ASSIGNMENT
Once the pictures are removed, reproduce what is left of the data below exactly.

[[ SOURCE DATA, beginning ]]

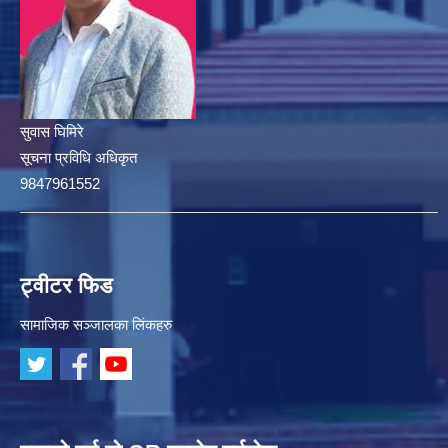
सुवास घिमिरे
सूचना प्रविधि अधिकृत
9847961552
ट्वीटर फिड
सामाजिक सञ्जालका लिंकहरु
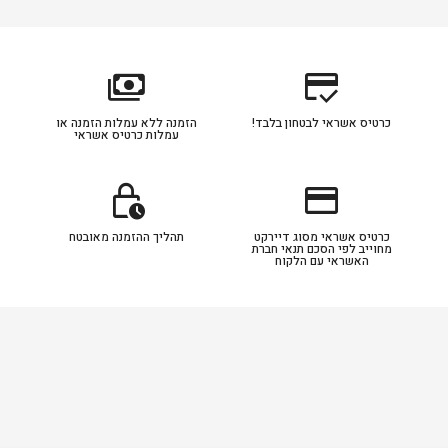
payments
credit_score
כרטיס אשראי לבטחון בלבד!
הזמנה ללא עמלות הזמנה או
עמלות כרטיס אשראי
lock_clock
credit_card
כרטיס אשראי מסוג דיירקט
תהליך ההזמנה מאובטח
מחוייב לפי הסכם תנאי חברת
האשראי עם הלקוח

[[ SOURCE DATA, end ]]

COMPLETED TASK
सुवास घिमिरे
सूचना प्रविधि अधिकृत
9847961552
ट्वीटर फिड
सामाजिक सञ्जालका लिंकहरु
payments
credit_score
כרטיס אשראי לבטחון בלבד!
הזמנה ללא עמלות הזמנה או
עמלות כרטיס אשראי
lock_clock
credit_card
כרטיס אשראי מסוג דיירקט
תהליך ההזמנה מאובטח
מחוייב לפי הסכם תנאי חברת
האשראי עם הלקוח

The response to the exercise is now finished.